[[ Excerpted data open ]]

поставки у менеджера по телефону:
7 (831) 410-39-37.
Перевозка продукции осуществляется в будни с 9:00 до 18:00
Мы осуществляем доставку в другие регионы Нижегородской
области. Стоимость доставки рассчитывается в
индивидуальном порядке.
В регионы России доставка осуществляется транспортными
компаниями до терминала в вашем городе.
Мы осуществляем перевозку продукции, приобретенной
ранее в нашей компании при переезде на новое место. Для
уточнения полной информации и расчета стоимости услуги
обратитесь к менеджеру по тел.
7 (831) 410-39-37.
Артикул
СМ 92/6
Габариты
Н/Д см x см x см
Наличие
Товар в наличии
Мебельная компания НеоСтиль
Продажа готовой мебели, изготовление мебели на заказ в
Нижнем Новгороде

[[ Excerpted data closed ]]

Requirement
Print out each record above exactly, with nothing omitted.

Solved exercise
поставки у менеджера по телефону:
7 (831) 410-39-37.
Перевозка продукции осуществляется в будни с 9:00 до 18:00
Мы осуществляем доставку в другие регионы Нижегородской
области. Стоимость доставки рассчитывается в
индивидуальном порядке.
В регионы России доставка осуществляется транспортными
компаниями до терминала в вашем городе.
Мы осуществляем перевозку продукции, приобретенной
ранее в нашей компании при переезде на новое место. Для
уточнения полной информации и расчета стоимости услуги
обратитесь к менеджеру по тел.
7 (831) 410-39-37.
Артикул
СМ 92/6
Габариты
Н/Д см x см x см
Наличие
Товар в наличии
Мебельная компания НеоСтиль
Продажа готовой мебели, изготовление мебели на заказ в
Нижнем Новгороде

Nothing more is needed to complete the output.